*** Opening of Extract to read ***

When you pray for a healthy child and deliverance from the ailments that threaten your body, you do well. The woman who suffered from an issue of blood for twelve years approached the Lord in the press of the crowd, saying within herself that if she could but touch the hem of His garment, she would be whole. She did not let her long infirmity breed despair, nor did she demand a public sign; she came in faith, and her faith made her whole. Let that same confidence be yours. Draw near to the Physician of souls and bodies, not in the noise of words only, but with your heart’s full trust. The Power that stopped that flow of blood is able to quiet the storms that trouble your womb and to command health where disease threatens.
Do not judge by appearances. The presence of fibroids and the shadow of diabetes may seem to you a sentence of hardship, but the Lord does not weigh our prayers according to the gravity of the ailment. He who made the whole man healthy with a word can certainly preserve both mother and child. Yet learn also that our bodies, even when afflicted, are not our true wealth. The state of your flesh is not the measure of His mercy. I have seen many who boasted in perfect health fall through carelessness of soul, and many who were sick rise up not only in body but in spirit. Therefore, while you rightly ask for a safe delivery and a sound infant, ask with still greater earnestness for the grace to bear whatever He appoints with thanksgiving.

*** Close of Extract to read ***
*** Opening of Recorded information ***

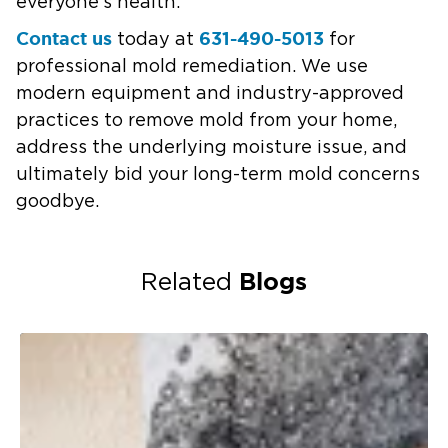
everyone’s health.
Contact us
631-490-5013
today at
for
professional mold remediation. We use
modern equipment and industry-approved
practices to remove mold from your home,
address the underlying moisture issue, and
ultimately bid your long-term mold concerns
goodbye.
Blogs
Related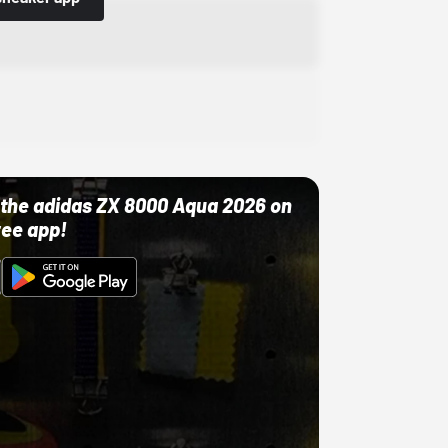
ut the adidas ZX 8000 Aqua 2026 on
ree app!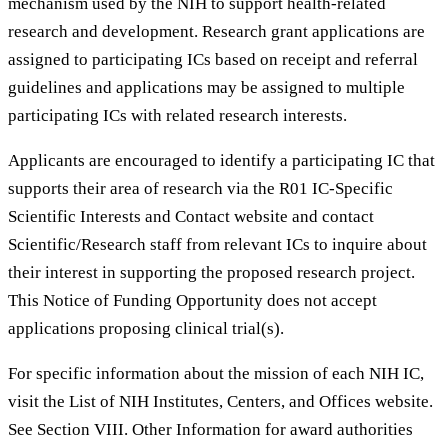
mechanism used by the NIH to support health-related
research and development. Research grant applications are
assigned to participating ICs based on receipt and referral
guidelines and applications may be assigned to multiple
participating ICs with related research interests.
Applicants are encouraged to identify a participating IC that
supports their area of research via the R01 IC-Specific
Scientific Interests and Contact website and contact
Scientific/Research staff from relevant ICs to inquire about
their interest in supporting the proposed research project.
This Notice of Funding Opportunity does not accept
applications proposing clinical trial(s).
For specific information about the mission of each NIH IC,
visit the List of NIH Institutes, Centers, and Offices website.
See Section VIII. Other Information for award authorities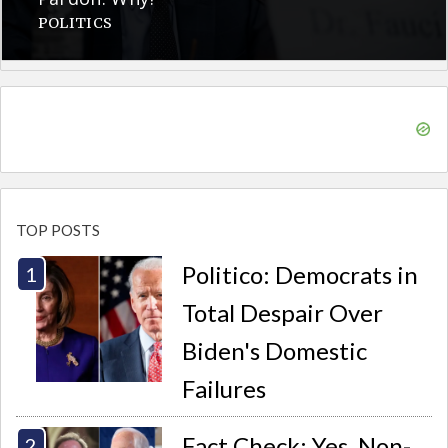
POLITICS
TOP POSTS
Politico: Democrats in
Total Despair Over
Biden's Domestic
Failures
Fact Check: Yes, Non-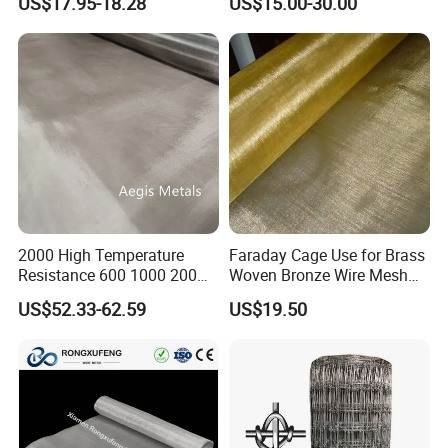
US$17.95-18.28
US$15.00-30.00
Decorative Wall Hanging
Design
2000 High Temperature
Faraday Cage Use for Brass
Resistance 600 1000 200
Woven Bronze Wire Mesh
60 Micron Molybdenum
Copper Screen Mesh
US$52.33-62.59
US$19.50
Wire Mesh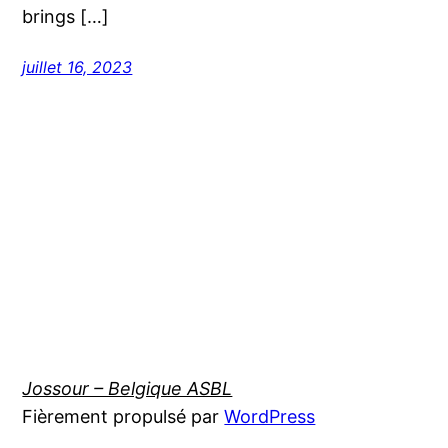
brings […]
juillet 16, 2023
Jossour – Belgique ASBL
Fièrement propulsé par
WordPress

*** Close of Recorded information ***

* [Parts of the exercise]:
(a) Which specific medical conditions does the passage on prayer and healing name? List each one.
(b) From the passage on prayer and healing, quote word for word the part that starts with the words containing "When you pray" and ends with "where disease threatens.".

* [Results of the tasks]:
(a) An issue of blood, fibroids, diabetes

(b)
When you pray for a healthy child and deliverance from the ailments that threaten your body, you do well. The woman who suffered from an issue of blood for twelve years approached the Lord in the press of the crowd, saying within herself that if she could but touch the hem of His garment, she would be whole. She did not let her long infirmity breed despair, nor did she demand a public sign; she came in faith, and her faith made her whole. Let that same confidence be yours. Draw near to the Physician of souls and bodies, not in the noise of words only, but with your heart’s full trust. The Power that stopped that flow of blood is able to quiet the storms that trouble your womb and to command health where disease threatens.